We did not have any group meetings or events this last week for ONL because it was ‘reflection week’. Much needed for sure as there has been much to think about after each ONL group meeting or webinar. I have also been in a particularly reflective mood, wrestling with conflicting thoughts about the direction of my teaching, writing, and research.
I am learning quite a bit about working collaboratively in a group with members of different institutional and disciplinary backgrounds. Listening in a different environment (online) has made me aware of the difficulties and importance of listening as a practice. It is much harder to read body language and facial expressions on a screen, and to sense when someone agrees, disagrees, or wants to speak. Sometimes we talk over each other and sometimes some of us think we are all ready to come to a group conclusion when someone suddenly voices her or his strong disagreement. In her excellent book, Kate Murphy highlights the importance of silence and presence when listening. Yet, most of us are highly uncomfortable with, and unable to embrace, silence.

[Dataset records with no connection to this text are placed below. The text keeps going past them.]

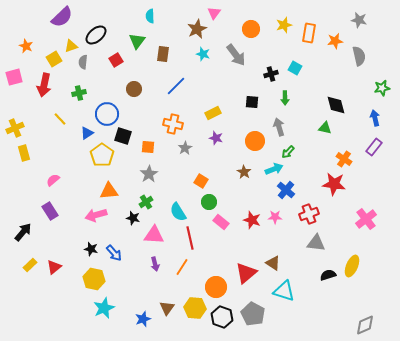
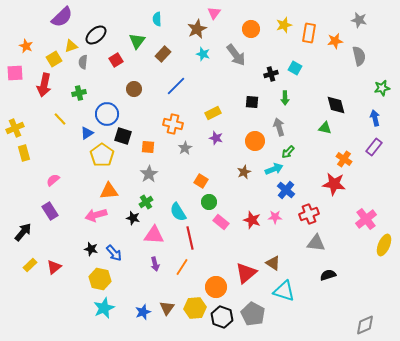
cyan semicircle at (150, 16): moved 7 px right, 3 px down
brown rectangle at (163, 54): rotated 35 degrees clockwise
pink square at (14, 77): moved 1 px right, 4 px up; rotated 12 degrees clockwise
brown star at (244, 172): rotated 16 degrees clockwise
yellow ellipse at (352, 266): moved 32 px right, 21 px up
yellow hexagon at (94, 279): moved 6 px right
yellow hexagon at (195, 308): rotated 10 degrees counterclockwise
blue star at (143, 319): moved 7 px up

“When people are uncomfortable with silence, they are thinking about what they want to say immediately when the other person stops speaking, so they have missed a good chunk of the conversation”
Listening brings with it the possibility of hearing something disagreeable, of having someone criticize your work or beliefs. As Murphy explains, such conflict can ignite a threat response in our brains. When people’s deeply held beliefs are challenged, their brain waves change, giving rise to“the same brain pattern that they would have as if they were being chased by a bear, like it was an existential threat”. No wonder active listening takes such energy and effort.
While it has been an effortful journey, the ONL course design is such that I have found it fun to problem solve with my group members, discover different IT tools, and reflect on broader pedagogical questions. This has made me think about the role of fun in learning. The importance of fun and play in childhood education is well-established today. At home, we try to make learning fun for TTT, our four-year-old terror. It is great seeing TTT get all excited when competing against one of us to read or recognize words, especially when the ‘winner’ gets to hit the ‘loser’ with a big balloon in the shape of a caveman (or cavewoman) club. Ouch.
What role should fun play in adult learning? I definitely find it easier to attend ONL’s late night group meetings and go through our assigned learning materials because I find these fun. However, the ONL experience also constantly reminds me that learning new things is hard, and that it is important to press on even when things get less fun. Setting this blog up was challenging. It also took me over an hour to produce a 15-second video on Biteable for ONL. What is the relationship between fun, effort, and learning? Is fun a mere luxury in higher education? Or is it detrimental to learning? Should we be encouraging students to expect fun lessons and educators to become entertainers?
What does ‘fun’ mean in the context of learning anyway?
Whitton and Langan‘s empirical study shows that the university students who participated in their research “often associated ‘fun’ with factors that promoted learning rather than with games, humor, or entertainment”. Students linked ‘fun’ to “stimulating pedagogy”, “lecturer engagement”, “a safe learning space”, “shared experience”, and “a low-stress environment”. Participants also emphasized that “their relationships with their lecturers were very important” in “creating an environment where learning was fun and engaging”. Specifically, participants valued “the ability of a teacher to create an equitable relationship between themselves and their students”, reflecting the idea of lecturers as “the deliverer of knowledge” to “facilitator or co-learner”.
For my next class, am definitely bringing along my cavewoman club.